Adlink inserts on 44 networks that are offered in Ventura, Los Angeles, Riverside, Orange and San Bernardino by its owner companies. Advertisers can customize their messages in 80 distinct target zones offered by the interconnect. Segmentation is offered by four ethnicities (Caucasian, African-American, Asian and Hispanic), by county, urban/suburban, beaches/valleys, voting districts, area codes or ZIP codes.
Advertisers are using the messaging flexibility. A recent flight by Jiffy Lube saw 58 different version of ads telecast, for instance.
Jiffy Lube was also the local sponsor of an on air-promo supporting last month’s TBS Sex and the City sweepstakes. The Adlink-secured promo ran across such services as A&E Network, Bravo, Comedy Central, E! Entertainment Television, Food Network, FX, GSN, Home & Garden Television, Lifetime Television, TLC, VH1 and TBS.

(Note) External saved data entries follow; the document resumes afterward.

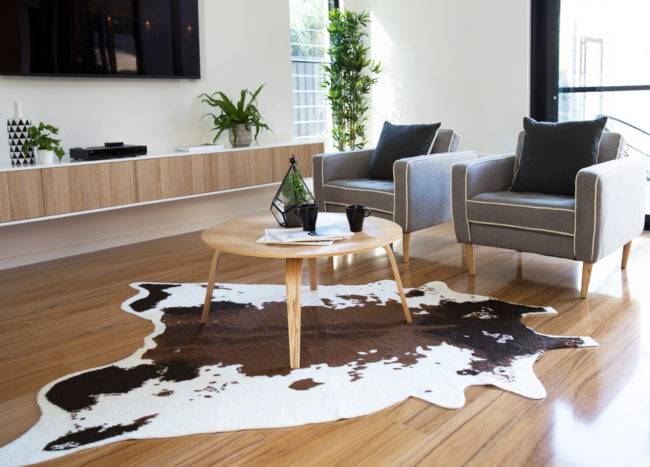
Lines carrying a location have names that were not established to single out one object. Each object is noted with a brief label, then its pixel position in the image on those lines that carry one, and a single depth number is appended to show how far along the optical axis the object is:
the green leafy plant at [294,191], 2.93
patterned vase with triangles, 3.88
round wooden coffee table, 2.45
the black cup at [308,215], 2.78
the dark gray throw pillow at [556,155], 3.54
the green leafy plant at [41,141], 3.88
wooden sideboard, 3.75
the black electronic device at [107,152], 4.09
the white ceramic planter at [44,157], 3.90
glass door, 4.76
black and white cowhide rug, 2.06
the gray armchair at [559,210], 3.11
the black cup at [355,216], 2.80
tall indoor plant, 6.04
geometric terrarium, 2.93
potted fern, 5.00
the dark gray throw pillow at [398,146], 4.29
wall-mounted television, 4.00
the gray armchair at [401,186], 3.87
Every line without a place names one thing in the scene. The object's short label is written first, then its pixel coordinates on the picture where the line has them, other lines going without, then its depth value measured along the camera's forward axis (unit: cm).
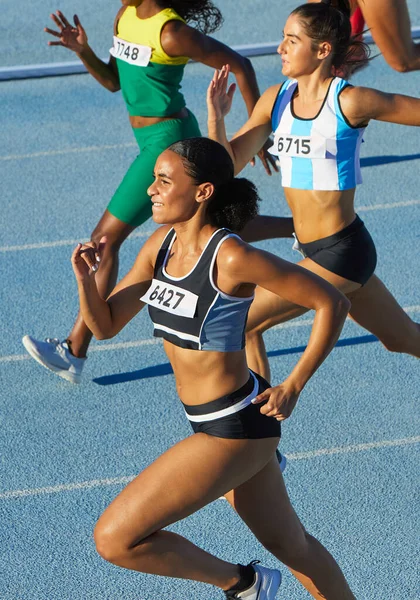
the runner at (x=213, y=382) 653
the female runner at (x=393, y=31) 928
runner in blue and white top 891
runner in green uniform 1100
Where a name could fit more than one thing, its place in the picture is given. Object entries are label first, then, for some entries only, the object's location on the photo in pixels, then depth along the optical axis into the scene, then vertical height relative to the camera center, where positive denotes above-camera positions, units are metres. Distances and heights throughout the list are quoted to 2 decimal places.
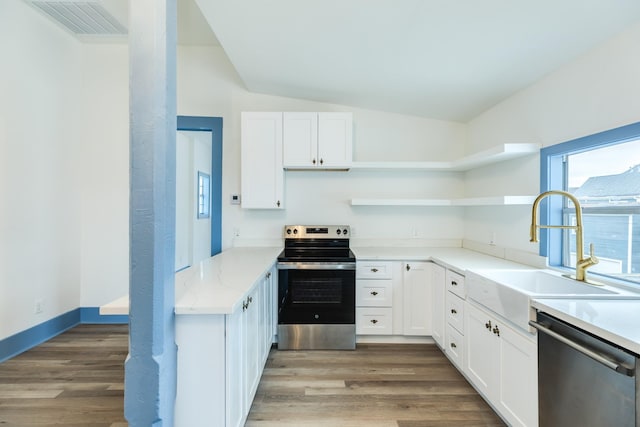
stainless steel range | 2.66 -0.83
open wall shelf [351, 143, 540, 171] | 2.21 +0.51
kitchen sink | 1.45 -0.44
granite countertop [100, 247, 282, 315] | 1.35 -0.41
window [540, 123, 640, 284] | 1.65 +0.10
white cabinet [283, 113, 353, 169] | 3.00 +0.79
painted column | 1.24 +0.02
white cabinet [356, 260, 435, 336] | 2.76 -0.80
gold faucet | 1.71 -0.22
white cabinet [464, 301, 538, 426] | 1.47 -0.89
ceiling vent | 2.54 +1.86
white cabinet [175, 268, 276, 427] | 1.39 -0.75
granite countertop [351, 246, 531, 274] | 2.32 -0.39
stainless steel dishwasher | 0.99 -0.64
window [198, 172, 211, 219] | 5.09 +0.35
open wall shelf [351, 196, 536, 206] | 3.06 +0.13
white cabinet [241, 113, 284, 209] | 3.00 +0.55
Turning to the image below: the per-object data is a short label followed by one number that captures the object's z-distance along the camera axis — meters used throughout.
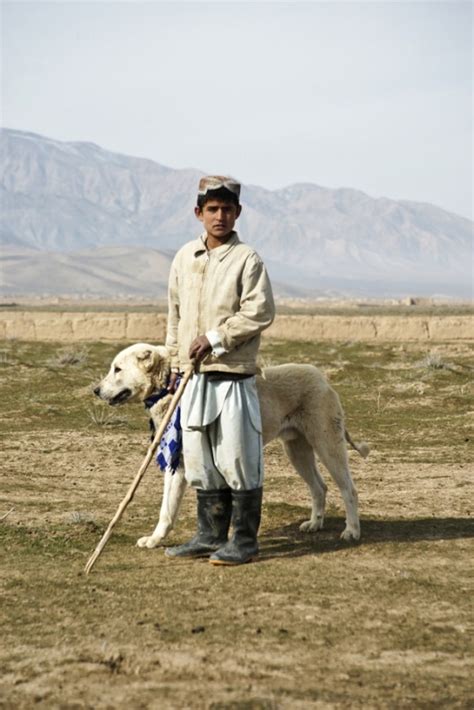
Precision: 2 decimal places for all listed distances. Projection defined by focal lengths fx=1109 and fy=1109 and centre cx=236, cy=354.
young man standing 6.35
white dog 7.00
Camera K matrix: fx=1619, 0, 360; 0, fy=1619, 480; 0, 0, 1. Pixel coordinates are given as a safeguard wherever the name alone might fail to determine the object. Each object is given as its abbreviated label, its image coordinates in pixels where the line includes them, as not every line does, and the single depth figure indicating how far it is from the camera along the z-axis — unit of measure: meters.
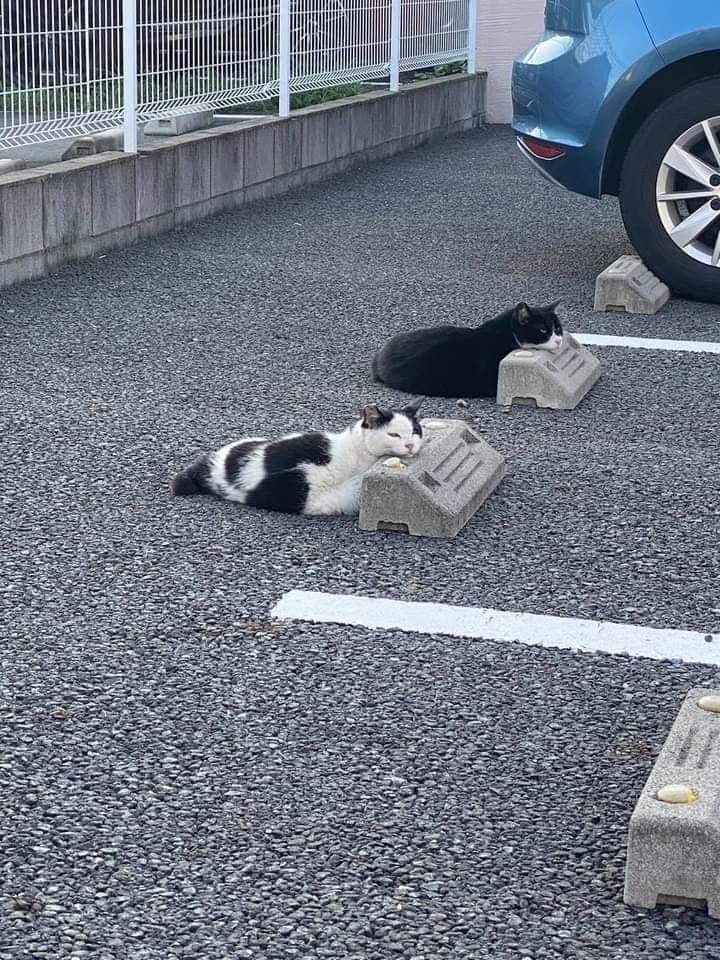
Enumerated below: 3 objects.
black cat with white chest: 5.94
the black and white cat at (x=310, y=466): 4.56
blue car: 7.38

Adlink executives hope advertisers will be swayed by such data as a recent survey which showed that the majority of advertising experts (43.2%) would select broadcast if offered only one advertising medium.
CONSUMERS’ CHOICE
Cable came in second at 30%. But the majority of consumers said that if they had access to only one medium they would pick cable (33.3 %), followed by online content (23.4%).
On the consumer side broadcast came in third, selected by 16.8% of respondents.
Adlink also stresses cable-sports viewership, noting the 1,459 live sporting events that cable programmers offer throughout the year.
Special events have also performed well locally.
For example, MTV: Music Television’s Music Video Awards garnered a 9.9 household rating, outdelivering 478 shows in primetime on competing networks, including other award shows such as the Billboard Music Awards on UPN and CBS’s Academy of Country Music Awards, according to Adlink.